LJHS field hockey goalie Adalee Branstetter: Dynamic travel through Czechia

La Jolla High goalie Adalee Branstetter shared her thoughts about her journey through Czechia and more.

LJHS field hockey goalie Adalee Branstetter: Dynamic travel through Czechia
La Jolla sophomore Adalee Branstetter (right), starting goalkeeper for the Vikings, stands with her protégé, JV goalie Paulina Paredes, also a sophomore, at practice. (Photo by Ed Piper/Special to La Jolla Village News)

LA JOLLA – “It was so pretty — the architecture and other things. We took the train from Czechia to Austria. All the green — it was super pretty,” remembers Adalee Branstetter, La Jolla High School’s goalkeeper, of her visit to her sister Aubrey’s college location for a year abroad.

In fact, Adalee — don’t call her “Addy” — enjoys the geography of a bunch of places, having traveled to Europe and with her travel team here regionally. “I like making connections: ‘These three look like a hamburger,’ so I can remember Hungary that way.”

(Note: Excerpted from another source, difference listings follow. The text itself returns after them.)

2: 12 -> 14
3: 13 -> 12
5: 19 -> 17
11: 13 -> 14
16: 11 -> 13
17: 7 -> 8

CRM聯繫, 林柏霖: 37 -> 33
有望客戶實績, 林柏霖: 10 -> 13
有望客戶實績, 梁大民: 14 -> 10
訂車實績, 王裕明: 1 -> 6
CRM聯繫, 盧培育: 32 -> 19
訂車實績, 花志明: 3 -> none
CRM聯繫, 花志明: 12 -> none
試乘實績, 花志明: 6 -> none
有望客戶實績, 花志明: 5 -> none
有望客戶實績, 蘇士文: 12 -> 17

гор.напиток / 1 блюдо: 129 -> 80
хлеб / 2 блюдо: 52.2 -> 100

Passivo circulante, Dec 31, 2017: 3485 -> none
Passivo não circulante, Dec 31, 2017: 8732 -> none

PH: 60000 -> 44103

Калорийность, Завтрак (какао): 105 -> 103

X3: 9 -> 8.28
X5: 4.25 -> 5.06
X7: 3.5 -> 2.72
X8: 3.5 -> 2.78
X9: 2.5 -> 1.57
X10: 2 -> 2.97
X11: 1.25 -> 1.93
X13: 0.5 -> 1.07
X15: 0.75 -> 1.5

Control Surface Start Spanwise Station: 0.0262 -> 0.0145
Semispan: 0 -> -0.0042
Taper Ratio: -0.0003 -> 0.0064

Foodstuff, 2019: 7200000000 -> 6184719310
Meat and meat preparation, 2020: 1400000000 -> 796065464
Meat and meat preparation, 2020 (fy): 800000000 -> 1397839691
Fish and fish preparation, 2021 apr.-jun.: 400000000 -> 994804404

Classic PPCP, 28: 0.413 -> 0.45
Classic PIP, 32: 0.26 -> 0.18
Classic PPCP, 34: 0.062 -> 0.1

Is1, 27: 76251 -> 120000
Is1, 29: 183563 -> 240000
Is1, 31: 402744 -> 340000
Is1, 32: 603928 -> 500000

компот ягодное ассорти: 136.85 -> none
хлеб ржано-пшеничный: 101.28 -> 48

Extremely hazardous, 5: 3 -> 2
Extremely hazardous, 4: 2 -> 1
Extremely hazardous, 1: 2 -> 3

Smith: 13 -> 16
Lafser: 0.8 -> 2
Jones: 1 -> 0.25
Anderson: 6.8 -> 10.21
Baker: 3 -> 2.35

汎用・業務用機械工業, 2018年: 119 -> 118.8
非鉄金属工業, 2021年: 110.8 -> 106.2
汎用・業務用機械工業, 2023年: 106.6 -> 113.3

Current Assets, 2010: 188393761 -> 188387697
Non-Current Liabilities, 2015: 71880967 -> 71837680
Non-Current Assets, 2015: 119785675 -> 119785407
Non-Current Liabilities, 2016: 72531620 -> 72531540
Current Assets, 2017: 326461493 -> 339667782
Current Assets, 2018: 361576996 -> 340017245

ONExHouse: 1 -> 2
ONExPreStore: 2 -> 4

Great minds think alike, so Viking head coach Amanda Combs Warford located the 5-foot-2-inch tall sparkplug at goalkeeper as she grew up in the Coastal Clash field hockey program. Going everywhere in the world, and going nowhere on the field — except to slide and dive to block shots on goal.

Let Adalee tell you about it: “I play soccer and I track (sprints — “I’m gonna try it for the first time next spring for the track team”). But in field hockey, I like sliding and diving. With those, since I’m short, I can cover more of the field.”

She’s mentoring JV goalie Paulina Paredes by teaching her the two key skills. Sliding involves skating her leg out in a lunge to block a shot. Diving is literally that — diving onto the ground, making the ultimate sacrifice of putting her body in the way of the ball.

In her second year in high school, Branstetter is already first-string. “Playing alongside the seniors, I don’t feel I have to take a major leadership role. I can see the whole field in front of me, so I call out to my midfielders, like, ‘Oh, Sofia (Saiegh), you have someone behind you.’

“Or I’m talking to the defenders: Lilly (Ferrari) and Sav(annah Putnam) on my right, Olivia (Morrison-Reyes) or Allison (Wittkow) on the other side.”

With Combs Warford beginning her ninth season at La Jolla, she has built the Vikings into an elite program, reaching the CIF Section finals against crosstown rival Bishop’s under former LJHS athletic director Paula Conway. The two teams played Aug. 9 with the 1-0 win going to the Knights in the last minute on a corner hit at the Del Norte Jamboree.

Another rivalry is growing intra-house, between Amanda and her husband and co-coach Tucker Warford, who took over the reins at Del Norte last year. The Vikes beat his team 2-0 in the game before the Bishop’s contest at the Jamboree. Imagine the conversations over that dinner table.

But meanwhile, Combs Warford deploys a goalie who embodies total positivity in the compact Branstetter, who anchors the defense in goal and says proudly, “I know (in geography) Kosovo, North Macedonia, Denmark. I know all of Europe.”

She listens to her dad’s “older” music, like “Ocean Man” by the group Ween, which in a way represents her story: “Ocean man, the voyage to the corner of the globe is a real trip.”